The Buffalo Bisons, Cincinnati Stars, and Providence Grays had three tie games each. The Boston Red Caps, Chicago White Stockings, and Worcester Worcesters had two tie games each. The Cleveland Blues had one tie game.
- May 19, Providence Grays vs. Boston Red Caps, tied at 5.
- June 4, Chicago White Stockings vs. Providence Grays, tied at 1.
- July 3, Worcester Worcesters vs. Cleveland Blues, tied at 4.
- August 26, Boston Red Caps vs. Buffalo Bisons, tied at 3.
- September 10, Cincinnati Stars vs. Buffalo Bisons, tied at 11.
- September 18, Cincinnati Stars vs. Chicago White Stockings, tied at 5.
- September 25, Buffalo Bisons vs. Cincinnati Stars, tied at 3.
- September 30, Providence Grays vs. Worcester Worcesters, tied at 14.

==Managerial changes==
===Off-season===

| Team | Former Manager | New Manager |
|---|---|---|
| Buffalo Bisons | John Clapp | Sam Crane |
| Chicago White Stockings | Silver Flint | Cap Anson |
| Cincinnati Reds | Cal McVey | Team folded |
| Providence Grays | George Wright | Mike McGeary |
| Syracuse Stars | Jimmy Macullar | Team folded |

===In-season===

| Team | Former Manager | New Manager |
| Providence Grays | Mike McGeary | John Ward |
| John Ward | Mike Dorgan |

==League leaders==
===National League===

Hitting leaders
| Stat | Player | Total |
|---|---|---|
| AVG | George Gore (CHI) | .360 |
| OPS | George Gore (CHI) | .862 |
| HR | Jim O'Rourke (BSN) Harry Stovey (WOR) | 6 |
| RBI | Cap Anson (CHI) | 74 |
| R | Abner Dalrymple (CHI) | 91 |
| H | Abner Dalrymple (CHI) | 126 |

Pitching leaders
| Stat | Player | Total |
|---|---|---|
| W | Jim McCormick (CLE) | 45 |
| L | Will White (CIN) | 42 |
| ERA | Tim Keefe (TRO) | 0.86 |
| K | Larry Corcoran (CHI) | 268 |
| IP | Jim McCormick (CLE) | 657.2 |
| SV | Lee Richmond (WOR) | 3 |
| WHIP | Tim Keefe (TRO) | 0.800 |

==Milestones==
===Pitchers===
====Perfect games====

- Lee Richmond (WOR):
  - Pitched the first perfect game in Major League history and the only in franchise history on June 12 against the Cleveland Blues. Richmond struck out five in the 1–0 victory. There was little discussion about the perfect game as the concept did not exist in 1880.
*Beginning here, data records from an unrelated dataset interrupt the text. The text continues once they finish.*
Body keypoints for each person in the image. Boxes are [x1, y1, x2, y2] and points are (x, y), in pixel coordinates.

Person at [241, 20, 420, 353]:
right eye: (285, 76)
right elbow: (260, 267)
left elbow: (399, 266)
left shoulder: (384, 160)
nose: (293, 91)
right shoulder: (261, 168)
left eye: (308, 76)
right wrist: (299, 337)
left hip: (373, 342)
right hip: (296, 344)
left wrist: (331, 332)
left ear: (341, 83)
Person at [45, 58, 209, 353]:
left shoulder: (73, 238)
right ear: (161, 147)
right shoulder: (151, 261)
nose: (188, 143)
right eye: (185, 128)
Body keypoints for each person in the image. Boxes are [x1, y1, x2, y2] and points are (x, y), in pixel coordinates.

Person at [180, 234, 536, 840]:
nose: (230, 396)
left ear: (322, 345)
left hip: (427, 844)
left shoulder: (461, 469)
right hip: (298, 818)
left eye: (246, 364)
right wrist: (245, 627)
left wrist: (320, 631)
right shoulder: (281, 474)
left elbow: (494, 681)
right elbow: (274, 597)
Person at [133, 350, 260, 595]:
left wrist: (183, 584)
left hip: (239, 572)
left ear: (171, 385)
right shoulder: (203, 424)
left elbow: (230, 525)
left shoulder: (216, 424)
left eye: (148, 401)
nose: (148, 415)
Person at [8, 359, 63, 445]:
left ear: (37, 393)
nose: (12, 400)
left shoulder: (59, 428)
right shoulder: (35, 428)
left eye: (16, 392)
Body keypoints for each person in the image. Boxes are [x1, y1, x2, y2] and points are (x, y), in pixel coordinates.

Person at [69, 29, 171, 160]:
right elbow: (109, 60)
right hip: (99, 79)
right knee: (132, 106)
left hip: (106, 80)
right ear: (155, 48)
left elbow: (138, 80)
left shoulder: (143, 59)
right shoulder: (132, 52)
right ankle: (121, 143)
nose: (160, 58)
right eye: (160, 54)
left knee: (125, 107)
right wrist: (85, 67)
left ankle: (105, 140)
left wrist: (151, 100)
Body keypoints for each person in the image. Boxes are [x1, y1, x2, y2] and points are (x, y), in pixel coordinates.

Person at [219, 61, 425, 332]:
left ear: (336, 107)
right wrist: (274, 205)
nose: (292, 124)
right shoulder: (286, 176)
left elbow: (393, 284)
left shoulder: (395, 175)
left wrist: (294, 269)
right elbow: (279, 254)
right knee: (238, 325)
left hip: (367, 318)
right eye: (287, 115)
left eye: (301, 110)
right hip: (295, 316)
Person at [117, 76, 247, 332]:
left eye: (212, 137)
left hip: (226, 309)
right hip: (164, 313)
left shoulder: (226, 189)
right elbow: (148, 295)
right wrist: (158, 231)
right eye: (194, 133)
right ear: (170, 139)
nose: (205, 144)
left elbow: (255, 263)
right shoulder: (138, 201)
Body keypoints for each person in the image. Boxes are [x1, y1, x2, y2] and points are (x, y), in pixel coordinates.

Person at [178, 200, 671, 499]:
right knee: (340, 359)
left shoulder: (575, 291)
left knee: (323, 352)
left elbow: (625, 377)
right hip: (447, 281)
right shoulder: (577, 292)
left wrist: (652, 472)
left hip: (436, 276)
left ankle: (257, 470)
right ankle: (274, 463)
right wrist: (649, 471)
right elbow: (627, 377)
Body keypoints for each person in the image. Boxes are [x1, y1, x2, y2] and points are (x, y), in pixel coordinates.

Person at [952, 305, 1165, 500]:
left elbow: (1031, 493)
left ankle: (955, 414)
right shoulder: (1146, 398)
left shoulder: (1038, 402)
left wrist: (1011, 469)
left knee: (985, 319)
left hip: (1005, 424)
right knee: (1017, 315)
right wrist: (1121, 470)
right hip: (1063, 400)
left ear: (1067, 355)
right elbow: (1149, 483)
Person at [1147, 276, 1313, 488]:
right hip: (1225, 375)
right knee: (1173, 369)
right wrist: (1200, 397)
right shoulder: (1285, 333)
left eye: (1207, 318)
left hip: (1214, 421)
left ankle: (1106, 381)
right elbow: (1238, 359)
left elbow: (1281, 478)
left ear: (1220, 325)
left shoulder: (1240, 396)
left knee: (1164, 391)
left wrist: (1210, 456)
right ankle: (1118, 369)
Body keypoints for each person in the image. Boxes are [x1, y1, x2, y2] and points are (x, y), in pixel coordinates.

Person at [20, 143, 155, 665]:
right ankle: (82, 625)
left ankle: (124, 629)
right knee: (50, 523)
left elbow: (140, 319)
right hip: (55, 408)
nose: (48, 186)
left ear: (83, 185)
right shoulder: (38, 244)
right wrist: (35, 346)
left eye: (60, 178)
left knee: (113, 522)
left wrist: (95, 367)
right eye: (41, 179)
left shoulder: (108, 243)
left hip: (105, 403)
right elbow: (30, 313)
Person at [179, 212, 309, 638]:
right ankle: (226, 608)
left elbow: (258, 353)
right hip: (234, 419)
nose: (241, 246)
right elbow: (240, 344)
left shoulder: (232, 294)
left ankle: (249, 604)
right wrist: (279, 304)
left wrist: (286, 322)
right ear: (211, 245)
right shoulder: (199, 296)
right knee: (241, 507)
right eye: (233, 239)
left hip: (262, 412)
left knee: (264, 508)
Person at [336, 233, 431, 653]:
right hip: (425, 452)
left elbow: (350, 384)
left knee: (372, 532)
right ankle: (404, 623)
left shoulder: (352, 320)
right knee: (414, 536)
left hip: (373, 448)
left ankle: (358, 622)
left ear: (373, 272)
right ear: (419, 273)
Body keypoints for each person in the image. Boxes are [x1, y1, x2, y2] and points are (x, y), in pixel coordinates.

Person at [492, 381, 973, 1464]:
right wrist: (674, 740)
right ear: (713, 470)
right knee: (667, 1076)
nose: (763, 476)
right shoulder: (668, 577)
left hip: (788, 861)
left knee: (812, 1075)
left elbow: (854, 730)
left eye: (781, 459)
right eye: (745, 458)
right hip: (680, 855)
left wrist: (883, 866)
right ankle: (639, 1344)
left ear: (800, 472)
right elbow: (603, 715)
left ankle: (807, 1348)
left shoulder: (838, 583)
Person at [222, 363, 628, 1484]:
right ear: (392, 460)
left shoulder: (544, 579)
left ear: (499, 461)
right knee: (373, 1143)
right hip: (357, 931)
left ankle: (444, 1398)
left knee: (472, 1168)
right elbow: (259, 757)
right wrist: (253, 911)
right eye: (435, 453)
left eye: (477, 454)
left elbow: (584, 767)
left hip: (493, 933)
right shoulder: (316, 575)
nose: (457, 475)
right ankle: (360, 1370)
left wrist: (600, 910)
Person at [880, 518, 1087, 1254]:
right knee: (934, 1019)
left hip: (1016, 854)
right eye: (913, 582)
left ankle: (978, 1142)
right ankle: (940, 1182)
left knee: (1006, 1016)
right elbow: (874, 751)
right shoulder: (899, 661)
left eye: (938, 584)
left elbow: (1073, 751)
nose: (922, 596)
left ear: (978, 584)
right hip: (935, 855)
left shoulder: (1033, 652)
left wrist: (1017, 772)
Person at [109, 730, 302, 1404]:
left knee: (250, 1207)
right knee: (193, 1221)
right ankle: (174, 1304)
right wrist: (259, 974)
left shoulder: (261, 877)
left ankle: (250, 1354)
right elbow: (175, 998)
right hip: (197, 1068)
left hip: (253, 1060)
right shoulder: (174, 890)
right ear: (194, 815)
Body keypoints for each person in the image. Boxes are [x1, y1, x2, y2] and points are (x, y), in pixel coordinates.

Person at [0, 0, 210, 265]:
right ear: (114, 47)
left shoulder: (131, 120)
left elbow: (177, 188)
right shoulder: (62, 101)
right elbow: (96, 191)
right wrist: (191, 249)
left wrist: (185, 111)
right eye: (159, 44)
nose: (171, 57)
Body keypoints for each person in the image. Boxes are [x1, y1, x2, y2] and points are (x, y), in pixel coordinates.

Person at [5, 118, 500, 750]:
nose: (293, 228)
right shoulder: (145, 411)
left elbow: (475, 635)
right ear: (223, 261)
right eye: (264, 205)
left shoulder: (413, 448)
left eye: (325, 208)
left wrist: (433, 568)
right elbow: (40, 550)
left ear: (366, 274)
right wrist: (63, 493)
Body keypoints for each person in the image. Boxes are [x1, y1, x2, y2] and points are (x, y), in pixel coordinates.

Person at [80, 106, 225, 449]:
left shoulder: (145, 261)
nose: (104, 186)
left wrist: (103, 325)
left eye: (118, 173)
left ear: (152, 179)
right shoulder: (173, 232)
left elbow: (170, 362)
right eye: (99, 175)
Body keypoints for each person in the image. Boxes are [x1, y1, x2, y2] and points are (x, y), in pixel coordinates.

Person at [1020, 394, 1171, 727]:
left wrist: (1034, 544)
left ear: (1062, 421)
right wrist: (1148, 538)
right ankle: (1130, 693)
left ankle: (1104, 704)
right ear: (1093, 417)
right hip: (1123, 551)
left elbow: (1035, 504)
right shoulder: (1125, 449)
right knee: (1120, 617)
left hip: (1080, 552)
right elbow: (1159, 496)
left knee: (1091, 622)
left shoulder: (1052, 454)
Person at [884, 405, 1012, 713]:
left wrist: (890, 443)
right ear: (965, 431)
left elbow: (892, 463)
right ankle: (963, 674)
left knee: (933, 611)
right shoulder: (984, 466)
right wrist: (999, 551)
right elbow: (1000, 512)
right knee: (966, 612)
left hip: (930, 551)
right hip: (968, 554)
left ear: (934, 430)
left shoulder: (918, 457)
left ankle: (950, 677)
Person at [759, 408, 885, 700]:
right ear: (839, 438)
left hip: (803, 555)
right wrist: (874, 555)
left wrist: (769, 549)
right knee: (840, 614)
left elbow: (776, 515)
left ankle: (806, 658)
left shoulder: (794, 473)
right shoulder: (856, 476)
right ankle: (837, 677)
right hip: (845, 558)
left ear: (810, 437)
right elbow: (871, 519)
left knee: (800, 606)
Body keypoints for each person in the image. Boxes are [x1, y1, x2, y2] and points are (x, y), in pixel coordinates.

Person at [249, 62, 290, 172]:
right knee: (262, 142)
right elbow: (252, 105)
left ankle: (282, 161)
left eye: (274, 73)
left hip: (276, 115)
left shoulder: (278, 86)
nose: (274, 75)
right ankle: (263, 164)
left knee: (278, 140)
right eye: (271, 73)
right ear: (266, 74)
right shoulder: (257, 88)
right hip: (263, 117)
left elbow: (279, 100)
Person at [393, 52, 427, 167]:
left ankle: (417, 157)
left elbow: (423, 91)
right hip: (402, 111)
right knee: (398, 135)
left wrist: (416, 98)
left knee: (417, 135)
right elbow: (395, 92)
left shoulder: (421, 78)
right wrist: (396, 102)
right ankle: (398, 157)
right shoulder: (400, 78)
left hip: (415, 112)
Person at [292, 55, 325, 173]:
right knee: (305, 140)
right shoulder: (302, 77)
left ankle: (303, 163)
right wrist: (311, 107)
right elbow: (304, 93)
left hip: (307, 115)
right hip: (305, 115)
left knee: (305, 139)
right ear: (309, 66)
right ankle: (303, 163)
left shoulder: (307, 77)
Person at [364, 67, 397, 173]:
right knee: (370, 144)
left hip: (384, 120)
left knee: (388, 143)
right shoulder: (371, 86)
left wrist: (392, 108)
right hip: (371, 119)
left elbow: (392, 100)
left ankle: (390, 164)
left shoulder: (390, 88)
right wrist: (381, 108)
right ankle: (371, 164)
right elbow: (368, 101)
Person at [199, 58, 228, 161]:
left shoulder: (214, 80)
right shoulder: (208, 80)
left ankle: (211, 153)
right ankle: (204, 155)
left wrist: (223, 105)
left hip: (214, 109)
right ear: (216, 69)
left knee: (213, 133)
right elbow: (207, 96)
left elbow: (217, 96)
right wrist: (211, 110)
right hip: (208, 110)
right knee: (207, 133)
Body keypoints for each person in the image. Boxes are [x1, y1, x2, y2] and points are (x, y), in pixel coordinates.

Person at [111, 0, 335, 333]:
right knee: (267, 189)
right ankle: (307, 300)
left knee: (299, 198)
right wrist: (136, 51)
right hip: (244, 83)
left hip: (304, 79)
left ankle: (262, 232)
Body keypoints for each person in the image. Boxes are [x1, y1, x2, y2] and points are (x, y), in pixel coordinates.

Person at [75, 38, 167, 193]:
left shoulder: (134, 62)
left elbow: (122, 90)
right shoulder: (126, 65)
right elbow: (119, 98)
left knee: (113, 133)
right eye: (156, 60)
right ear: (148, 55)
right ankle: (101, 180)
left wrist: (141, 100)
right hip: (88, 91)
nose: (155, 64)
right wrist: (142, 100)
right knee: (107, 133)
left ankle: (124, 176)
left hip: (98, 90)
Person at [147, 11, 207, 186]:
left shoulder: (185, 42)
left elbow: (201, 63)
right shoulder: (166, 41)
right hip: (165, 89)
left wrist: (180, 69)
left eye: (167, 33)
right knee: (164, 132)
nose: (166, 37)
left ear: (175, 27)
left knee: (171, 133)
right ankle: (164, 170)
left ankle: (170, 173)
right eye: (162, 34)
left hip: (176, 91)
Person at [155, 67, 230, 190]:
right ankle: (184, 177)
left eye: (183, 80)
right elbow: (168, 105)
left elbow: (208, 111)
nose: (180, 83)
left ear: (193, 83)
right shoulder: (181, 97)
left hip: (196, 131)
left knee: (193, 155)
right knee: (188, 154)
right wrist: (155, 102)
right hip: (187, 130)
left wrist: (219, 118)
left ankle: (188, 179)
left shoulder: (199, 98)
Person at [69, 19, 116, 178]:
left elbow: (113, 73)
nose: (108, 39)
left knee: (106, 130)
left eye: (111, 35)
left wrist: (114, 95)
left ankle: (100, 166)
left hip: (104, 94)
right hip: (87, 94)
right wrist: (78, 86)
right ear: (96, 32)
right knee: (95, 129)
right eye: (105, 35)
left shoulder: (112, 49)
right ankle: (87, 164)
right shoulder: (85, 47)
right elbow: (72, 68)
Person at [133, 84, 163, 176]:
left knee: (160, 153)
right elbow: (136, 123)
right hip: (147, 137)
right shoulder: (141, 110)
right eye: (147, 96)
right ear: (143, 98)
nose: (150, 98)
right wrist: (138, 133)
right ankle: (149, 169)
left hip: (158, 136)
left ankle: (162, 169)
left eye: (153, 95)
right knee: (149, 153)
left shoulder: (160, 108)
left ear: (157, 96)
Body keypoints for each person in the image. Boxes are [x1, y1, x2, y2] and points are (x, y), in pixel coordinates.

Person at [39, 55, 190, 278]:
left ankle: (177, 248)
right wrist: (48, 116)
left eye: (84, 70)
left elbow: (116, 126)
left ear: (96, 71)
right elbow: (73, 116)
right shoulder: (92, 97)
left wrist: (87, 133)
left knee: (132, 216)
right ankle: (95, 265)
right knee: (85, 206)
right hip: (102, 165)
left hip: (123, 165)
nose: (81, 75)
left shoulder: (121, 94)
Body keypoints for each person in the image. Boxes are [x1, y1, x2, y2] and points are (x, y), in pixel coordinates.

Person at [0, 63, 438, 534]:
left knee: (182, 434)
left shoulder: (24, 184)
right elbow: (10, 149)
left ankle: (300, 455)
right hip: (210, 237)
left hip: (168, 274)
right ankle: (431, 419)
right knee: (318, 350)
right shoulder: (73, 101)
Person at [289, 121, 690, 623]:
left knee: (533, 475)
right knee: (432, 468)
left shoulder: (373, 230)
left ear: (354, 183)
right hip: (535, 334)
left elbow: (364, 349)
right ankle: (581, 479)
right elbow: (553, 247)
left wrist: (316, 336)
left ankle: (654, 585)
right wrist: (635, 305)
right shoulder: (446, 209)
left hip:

- John Montgomery Ward (PRO):
  - Pitched the second perfect game in Major League history and the only in franchise history on June 17 against the Buffalo Bisons. Ward struck out two in the 5–0 victory. He is currently then only player-manager to have thrown a perfect game.

====No-hitters====

- Larry Corcoran (CHI):
  - Corcoran threw his first career no-hitter and the first no-hitter in franchise history, by defeating the Boston Red Caps 6–0 on August 19.
- Pud Galvin (BUF):
  - Galvin threw his first career no-hitter and the first no-hitter in franchise history, by defeating the Worcester Worcesters 1–0 on August 20.

===Miscellaneous===
- Chicago White Stockings:
  - Set a Major League record for largest winning streak, winning 21 games from June 2, and ending following their July 10 loss to the Cleveland Blues.

==Venues==
The National League saw two teams join for the 1880 season:
- The Cincinnati Stars played at the Bank Street Grounds.
- The Worcester Worcesters played at the Agricultural County Fair Grounds.

The Troy Trojans leave the Putnam Grounds (where they played their inaugural seasons) and move to the Haymakers' Grounds, where they would play for two seasons through .

The Troy Trojans begin to host a few games at Riverside Park in nearby Greenbush, New York, playing on September 11.